**PROBLEM DETAILS:**
Look through the material below and copy exactly the lines from the line with "#665748; stroke-width: 12" to the line with "middle; dominant-baseline: central;", those two lines included.

**TASK INPUT:**
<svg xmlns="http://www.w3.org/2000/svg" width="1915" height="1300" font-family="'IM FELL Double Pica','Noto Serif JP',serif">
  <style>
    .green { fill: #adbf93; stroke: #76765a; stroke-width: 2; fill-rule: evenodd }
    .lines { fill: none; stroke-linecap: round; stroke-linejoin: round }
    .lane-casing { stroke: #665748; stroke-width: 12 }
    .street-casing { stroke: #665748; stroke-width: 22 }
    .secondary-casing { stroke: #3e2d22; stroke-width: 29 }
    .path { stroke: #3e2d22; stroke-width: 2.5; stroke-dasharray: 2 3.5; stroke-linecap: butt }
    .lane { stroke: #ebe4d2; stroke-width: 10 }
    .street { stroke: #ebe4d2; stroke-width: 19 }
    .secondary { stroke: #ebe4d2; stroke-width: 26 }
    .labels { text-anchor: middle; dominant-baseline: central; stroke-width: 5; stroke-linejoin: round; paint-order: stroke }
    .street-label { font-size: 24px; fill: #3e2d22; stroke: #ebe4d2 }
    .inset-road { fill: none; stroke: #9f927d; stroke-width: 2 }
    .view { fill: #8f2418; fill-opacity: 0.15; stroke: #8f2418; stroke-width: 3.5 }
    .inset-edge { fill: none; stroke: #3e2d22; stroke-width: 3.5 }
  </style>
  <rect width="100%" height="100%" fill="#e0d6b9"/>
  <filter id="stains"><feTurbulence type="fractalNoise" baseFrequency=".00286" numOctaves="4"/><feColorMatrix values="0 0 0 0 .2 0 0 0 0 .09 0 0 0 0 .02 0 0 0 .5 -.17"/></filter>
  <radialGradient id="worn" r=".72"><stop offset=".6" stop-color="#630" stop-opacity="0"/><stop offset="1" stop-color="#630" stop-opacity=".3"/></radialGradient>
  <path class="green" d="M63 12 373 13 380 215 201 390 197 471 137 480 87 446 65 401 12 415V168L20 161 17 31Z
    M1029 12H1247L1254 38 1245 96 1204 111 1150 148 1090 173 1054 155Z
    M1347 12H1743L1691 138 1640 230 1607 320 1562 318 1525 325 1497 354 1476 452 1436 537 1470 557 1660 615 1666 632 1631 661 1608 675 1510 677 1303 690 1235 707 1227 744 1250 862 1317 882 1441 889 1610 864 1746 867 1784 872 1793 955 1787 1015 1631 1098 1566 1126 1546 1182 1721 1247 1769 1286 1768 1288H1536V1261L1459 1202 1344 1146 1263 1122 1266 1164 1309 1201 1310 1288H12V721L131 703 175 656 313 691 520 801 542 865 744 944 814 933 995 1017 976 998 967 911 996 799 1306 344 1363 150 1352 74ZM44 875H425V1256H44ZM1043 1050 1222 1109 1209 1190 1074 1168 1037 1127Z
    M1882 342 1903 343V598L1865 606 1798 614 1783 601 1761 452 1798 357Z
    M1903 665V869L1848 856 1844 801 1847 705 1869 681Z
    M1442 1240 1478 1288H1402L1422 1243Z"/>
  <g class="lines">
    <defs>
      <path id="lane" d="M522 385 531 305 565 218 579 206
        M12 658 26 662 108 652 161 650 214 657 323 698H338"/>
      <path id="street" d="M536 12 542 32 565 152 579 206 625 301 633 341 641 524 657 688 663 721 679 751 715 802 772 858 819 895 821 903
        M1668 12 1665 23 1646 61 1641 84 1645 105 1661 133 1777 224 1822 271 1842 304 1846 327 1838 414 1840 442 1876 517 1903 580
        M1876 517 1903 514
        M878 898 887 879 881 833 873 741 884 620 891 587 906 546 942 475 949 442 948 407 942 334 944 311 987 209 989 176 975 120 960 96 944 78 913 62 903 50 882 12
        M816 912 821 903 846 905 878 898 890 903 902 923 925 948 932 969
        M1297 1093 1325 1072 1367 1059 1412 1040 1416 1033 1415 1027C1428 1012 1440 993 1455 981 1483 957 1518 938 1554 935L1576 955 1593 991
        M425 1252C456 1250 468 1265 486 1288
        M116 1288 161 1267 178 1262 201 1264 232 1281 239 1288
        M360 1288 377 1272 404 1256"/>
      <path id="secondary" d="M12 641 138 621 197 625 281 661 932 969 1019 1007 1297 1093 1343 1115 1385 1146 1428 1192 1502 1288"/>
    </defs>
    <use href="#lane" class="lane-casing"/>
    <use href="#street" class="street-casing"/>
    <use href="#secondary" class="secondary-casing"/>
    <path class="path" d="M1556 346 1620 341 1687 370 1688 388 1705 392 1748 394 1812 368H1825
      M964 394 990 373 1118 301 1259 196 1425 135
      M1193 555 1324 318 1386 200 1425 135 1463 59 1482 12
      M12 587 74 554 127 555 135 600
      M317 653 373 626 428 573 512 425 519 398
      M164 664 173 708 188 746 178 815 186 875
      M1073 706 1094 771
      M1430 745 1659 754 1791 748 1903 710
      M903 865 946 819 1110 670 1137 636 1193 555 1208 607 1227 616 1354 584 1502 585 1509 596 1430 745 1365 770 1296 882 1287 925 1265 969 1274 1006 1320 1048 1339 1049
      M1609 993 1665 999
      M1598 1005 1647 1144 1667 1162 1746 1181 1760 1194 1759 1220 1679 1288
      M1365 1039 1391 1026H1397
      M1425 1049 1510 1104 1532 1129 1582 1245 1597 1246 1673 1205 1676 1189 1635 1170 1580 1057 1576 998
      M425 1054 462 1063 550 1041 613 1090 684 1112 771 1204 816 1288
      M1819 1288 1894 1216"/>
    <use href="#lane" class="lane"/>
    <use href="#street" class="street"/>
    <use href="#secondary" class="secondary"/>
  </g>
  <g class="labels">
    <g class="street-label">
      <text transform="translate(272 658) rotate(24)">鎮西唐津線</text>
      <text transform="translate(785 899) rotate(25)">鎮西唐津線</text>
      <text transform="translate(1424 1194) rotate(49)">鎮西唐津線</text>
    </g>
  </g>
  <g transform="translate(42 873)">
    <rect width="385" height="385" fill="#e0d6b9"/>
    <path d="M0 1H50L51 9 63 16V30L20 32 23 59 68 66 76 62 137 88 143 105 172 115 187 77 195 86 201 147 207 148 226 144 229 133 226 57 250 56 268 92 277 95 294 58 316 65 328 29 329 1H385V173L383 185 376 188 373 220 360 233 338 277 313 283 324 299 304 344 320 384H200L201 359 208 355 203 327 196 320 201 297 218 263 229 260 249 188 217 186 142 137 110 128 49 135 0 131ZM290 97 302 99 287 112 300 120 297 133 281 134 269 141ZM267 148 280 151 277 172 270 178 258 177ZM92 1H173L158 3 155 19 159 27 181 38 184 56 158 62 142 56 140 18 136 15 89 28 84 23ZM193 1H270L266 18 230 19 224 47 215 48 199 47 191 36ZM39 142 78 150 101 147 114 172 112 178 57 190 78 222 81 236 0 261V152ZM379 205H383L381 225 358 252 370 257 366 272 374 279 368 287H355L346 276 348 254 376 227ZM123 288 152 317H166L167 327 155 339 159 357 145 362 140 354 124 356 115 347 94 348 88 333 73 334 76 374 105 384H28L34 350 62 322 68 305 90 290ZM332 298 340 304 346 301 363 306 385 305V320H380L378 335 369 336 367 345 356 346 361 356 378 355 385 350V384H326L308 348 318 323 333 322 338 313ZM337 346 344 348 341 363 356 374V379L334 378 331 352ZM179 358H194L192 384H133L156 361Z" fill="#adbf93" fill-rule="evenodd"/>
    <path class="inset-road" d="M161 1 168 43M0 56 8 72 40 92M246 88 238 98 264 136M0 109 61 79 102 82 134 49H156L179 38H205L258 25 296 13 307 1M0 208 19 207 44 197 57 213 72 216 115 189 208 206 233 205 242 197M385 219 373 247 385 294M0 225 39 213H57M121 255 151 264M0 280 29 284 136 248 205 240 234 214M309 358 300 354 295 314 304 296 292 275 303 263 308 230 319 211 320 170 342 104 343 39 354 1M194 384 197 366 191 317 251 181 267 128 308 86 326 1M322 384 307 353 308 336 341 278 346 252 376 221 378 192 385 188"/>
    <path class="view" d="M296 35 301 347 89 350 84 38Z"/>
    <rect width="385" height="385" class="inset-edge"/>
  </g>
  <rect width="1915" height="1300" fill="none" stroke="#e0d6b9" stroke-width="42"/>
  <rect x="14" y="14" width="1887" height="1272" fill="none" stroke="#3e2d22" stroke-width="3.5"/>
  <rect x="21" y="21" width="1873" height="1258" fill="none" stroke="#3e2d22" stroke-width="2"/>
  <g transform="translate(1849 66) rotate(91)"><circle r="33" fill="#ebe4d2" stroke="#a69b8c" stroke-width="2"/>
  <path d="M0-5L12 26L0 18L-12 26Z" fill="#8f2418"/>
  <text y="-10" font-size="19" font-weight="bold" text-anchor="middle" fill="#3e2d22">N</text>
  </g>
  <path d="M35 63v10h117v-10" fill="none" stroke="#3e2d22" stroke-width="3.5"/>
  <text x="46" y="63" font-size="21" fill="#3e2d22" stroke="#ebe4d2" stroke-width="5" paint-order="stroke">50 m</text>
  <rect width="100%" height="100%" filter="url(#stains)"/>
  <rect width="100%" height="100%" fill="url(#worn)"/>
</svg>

**REPLY:**
    .lane-casing { stroke: #665748; stroke-width: 12 }
    .street-casing { stroke: #665748; stroke-width: 22 }
    .secondary-casing { stroke: #3e2d22; stroke-width: 29 }
    .path { stroke: #3e2d22; stroke-width: 2.5; stroke-dasharray: 2 3.5; stroke-linecap: butt }
    .lane { stroke: #ebe4d2; stroke-width: 10 }
    .street { stroke: #ebe4d2; stroke-width: 19 }
    .secondary { stroke: #ebe4d2; stroke-width: 26 }
    .labels { text-anchor: middle; dominant-baseline: central; stroke-width: 5; stroke-linejoin: round; paint-order: stroke }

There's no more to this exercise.